§ **Task item**: Produce a verbatim transcript of the entries below, excluding pictures.

§ **Records for the task**:
------------------------------------------------------------

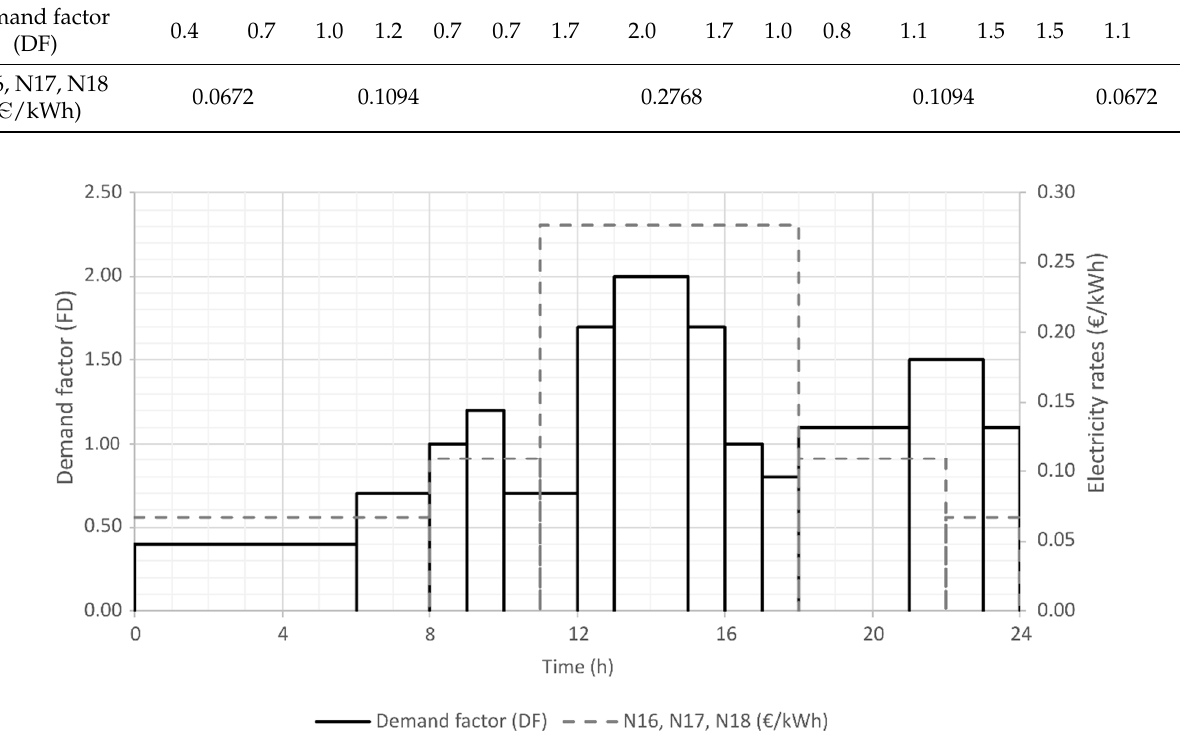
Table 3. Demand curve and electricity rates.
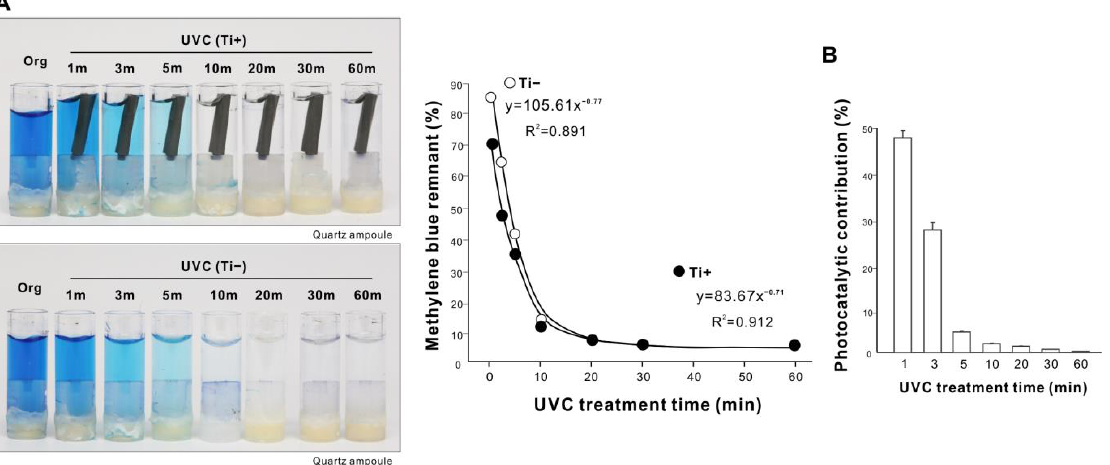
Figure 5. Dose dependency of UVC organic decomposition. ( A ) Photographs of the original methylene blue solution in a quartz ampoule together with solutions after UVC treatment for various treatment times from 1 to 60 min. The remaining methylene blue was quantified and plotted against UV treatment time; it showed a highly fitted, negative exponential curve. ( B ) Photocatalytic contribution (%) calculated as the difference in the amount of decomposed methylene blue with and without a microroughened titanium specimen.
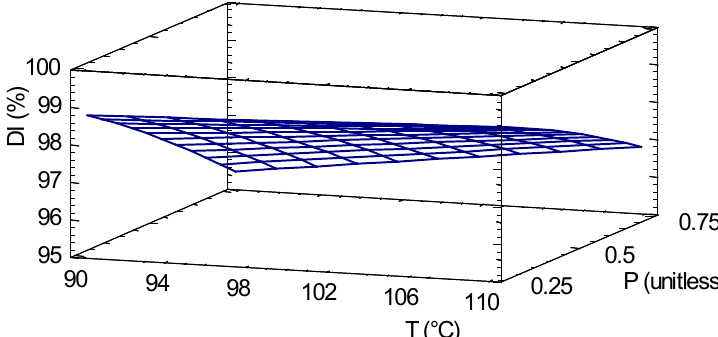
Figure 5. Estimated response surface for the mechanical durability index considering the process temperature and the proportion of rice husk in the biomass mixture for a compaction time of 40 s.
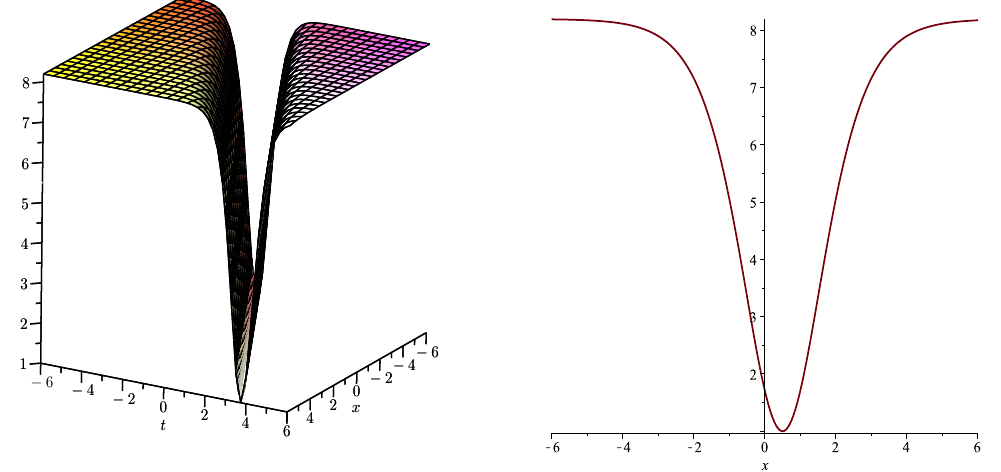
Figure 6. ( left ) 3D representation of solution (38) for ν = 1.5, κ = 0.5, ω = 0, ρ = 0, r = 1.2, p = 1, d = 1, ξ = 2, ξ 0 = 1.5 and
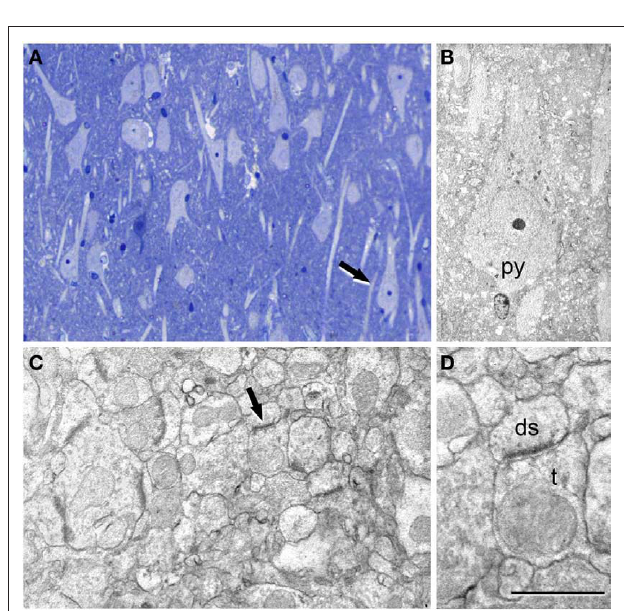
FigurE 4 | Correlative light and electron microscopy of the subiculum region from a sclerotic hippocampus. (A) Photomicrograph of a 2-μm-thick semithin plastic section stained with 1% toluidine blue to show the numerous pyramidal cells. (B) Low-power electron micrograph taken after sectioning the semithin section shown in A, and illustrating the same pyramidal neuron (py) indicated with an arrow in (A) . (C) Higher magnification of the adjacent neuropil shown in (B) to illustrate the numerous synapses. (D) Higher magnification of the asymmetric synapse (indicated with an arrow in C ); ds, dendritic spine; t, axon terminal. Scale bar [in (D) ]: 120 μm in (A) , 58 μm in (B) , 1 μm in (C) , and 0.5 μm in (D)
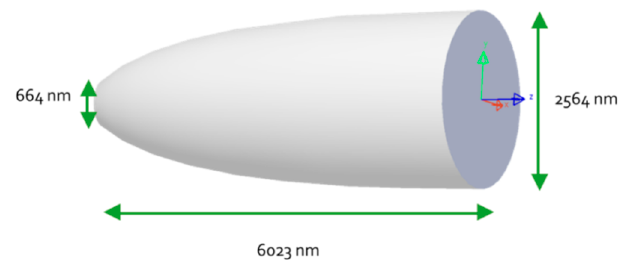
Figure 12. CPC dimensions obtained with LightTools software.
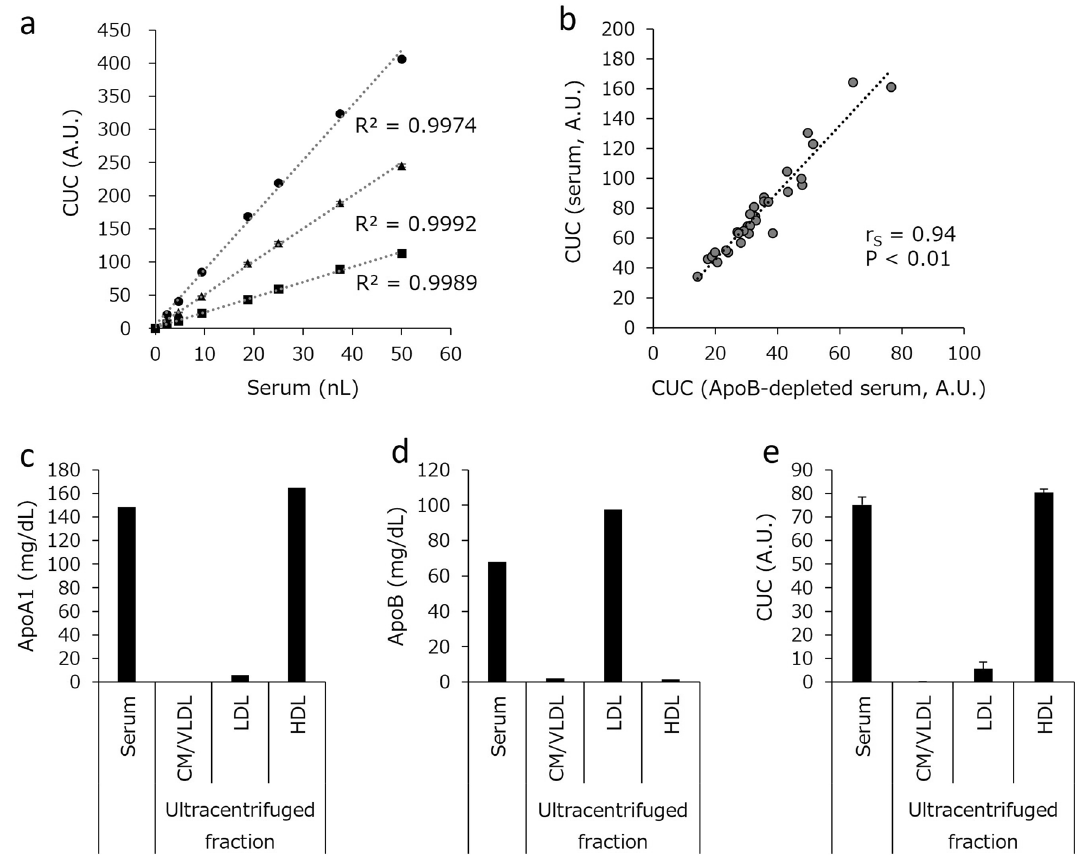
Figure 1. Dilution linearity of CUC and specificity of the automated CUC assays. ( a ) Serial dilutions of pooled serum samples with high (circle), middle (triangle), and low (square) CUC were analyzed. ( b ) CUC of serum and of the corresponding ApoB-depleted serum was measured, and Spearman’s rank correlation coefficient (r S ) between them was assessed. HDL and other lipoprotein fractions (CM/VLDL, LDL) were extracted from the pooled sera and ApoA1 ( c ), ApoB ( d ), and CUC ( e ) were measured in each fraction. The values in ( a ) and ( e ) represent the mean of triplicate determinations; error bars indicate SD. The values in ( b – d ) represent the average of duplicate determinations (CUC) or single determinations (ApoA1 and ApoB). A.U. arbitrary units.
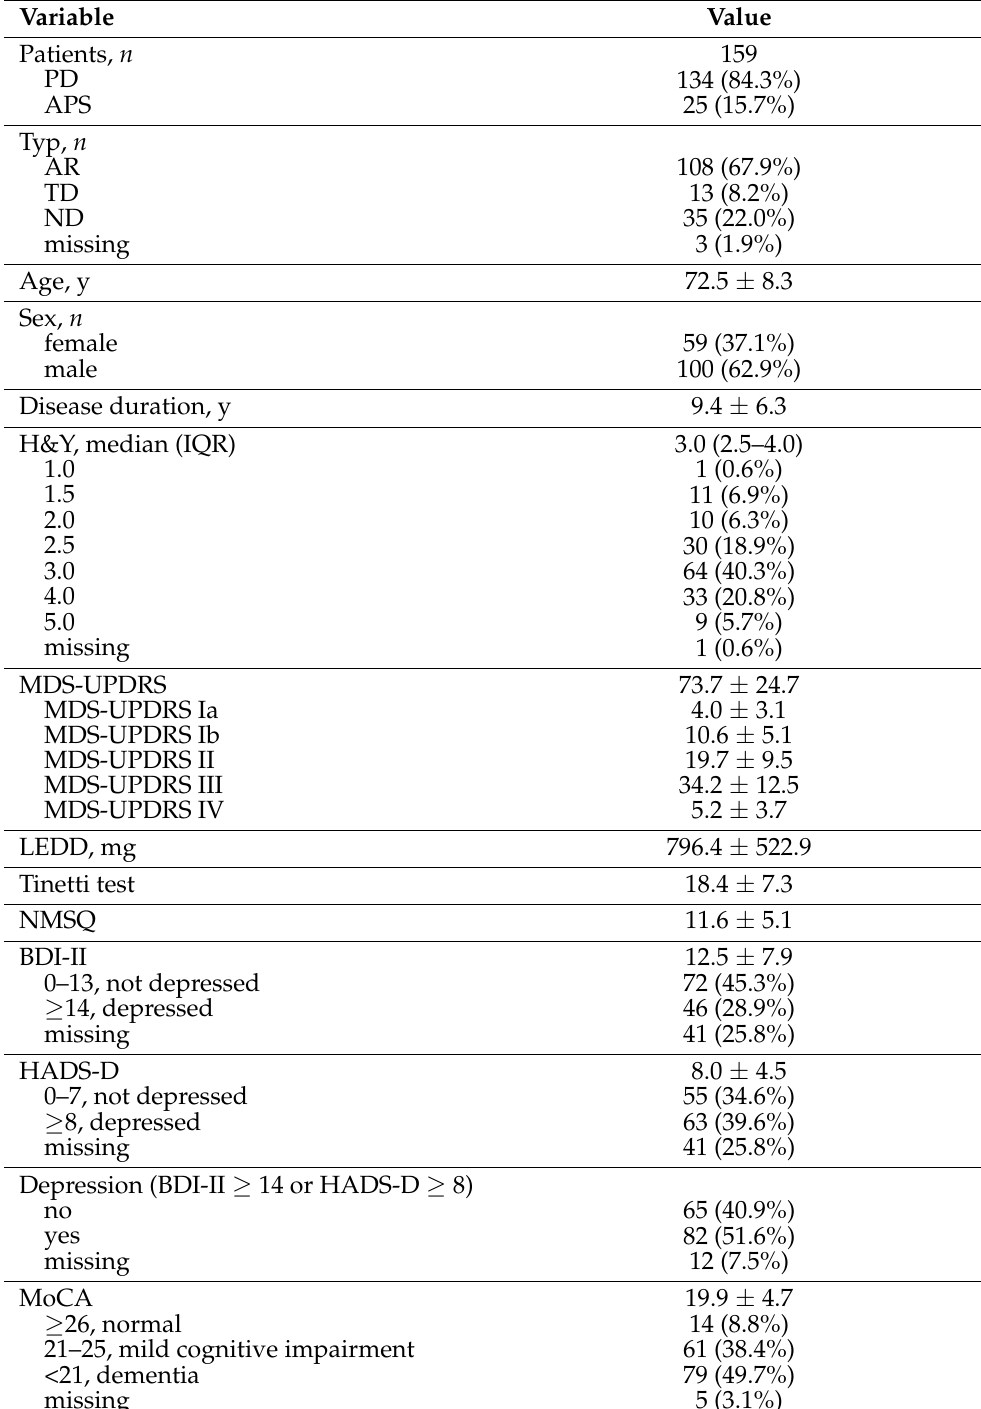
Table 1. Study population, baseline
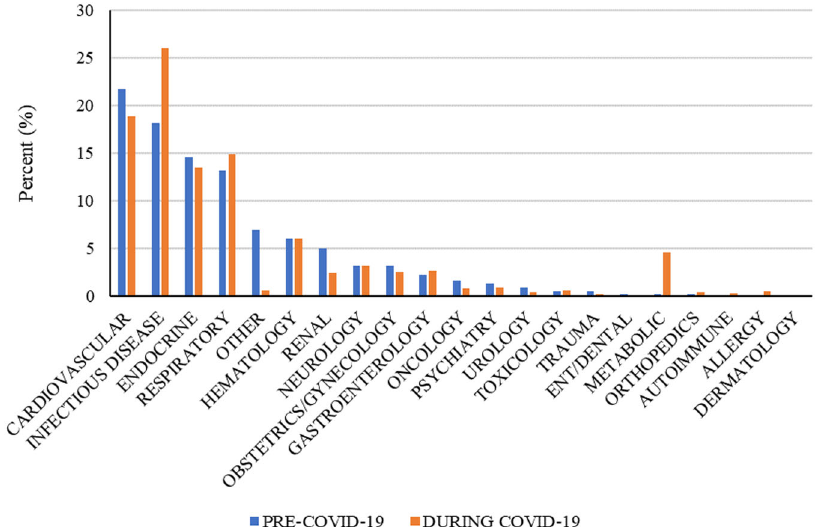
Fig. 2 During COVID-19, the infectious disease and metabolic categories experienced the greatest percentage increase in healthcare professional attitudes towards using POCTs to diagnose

------------------------------------------------------------

§ **Response to this exercise**:
Table 3. Demand curve and electricity rates.
Figure 5. Dose dependency of UVC organic decomposition. ( A ) Photographs of the original methylene blue solution in a quartz ampoule together with solutions after UVC treatment for various treatment times from 1 to 60 min. The remaining methylene blue was quantified and plotted against UV treatment time; it showed a highly fitted, negative exponential curve. ( B ) Photocatalytic contribution (%) calculated as the difference in the amount of decomposed methylene blue with and without a microroughened titanium specimen.
Figure 5. Estimated response surface for the mechanical durability index considering the process temperature and the proportion of rice husk in the biomass mixture for a compaction time of 40 s.
Figure 6. ( left ) 3D representation of solution (38) for ν = 1.5, κ = 0.5, ω = 0, ρ = 0, r = 1.2, p = 1, d = 1, ξ = 2, ξ 0 = 1.5 and
FigurE 4 | Correlative light and electron microscopy of the subiculum region from a sclerotic hippocampus. (A) Photomicrograph of a 2-μm-thick semithin plastic section stained with 1% toluidine blue to show the numerous pyramidal cells. (B) Low-power electron micrograph taken after sectioning the semithin section shown in A, and illustrating the same pyramidal neuron (py) indicated with an arrow in (A) . (C) Higher magnification of the adjacent neuropil shown in (B) to illustrate the numerous synapses. (D) Higher magnification of the asymmetric synapse (indicated with an arrow in C ); ds, dendritic spine; t, axon terminal. Scale bar [in (D) ]: 120 μm in (A) , 58 μm in (B) , 1 μm in (C) , and 0.5 μm in (D)
Figure 12. CPC dimensions obtained with LightTools software.
Figure 1. Dilution linearity of CUC and specificity of the automated CUC assays. ( a ) Serial dilutions of pooled serum samples with high (circle), middle (triangle), and low (square) CUC were analyzed. ( b ) CUC of serum and of the corresponding ApoB-depleted serum was measured, and Spearman’s rank correlation coefficient (r S ) between them was assessed. HDL and other lipoprotein fractions (CM/VLDL, LDL) were extracted from the pooled sera and ApoA1 ( c ), ApoB ( d ), and CUC ( e ) were measured in each fraction. The values in ( a ) and ( e ) represent the mean of triplicate determinations; error bars indicate SD. The values in ( b – d ) represent the average of duplicate determinations (CUC) or single determinations (ApoA1 and ApoB). A.U. arbitrary units.
Table 1. Study population, baseline
Fig. 2 During COVID-19, the infectious disease and metabolic categories experienced the greatest percentage increase in healthcare professional attitudes towards using POCTs to diagnose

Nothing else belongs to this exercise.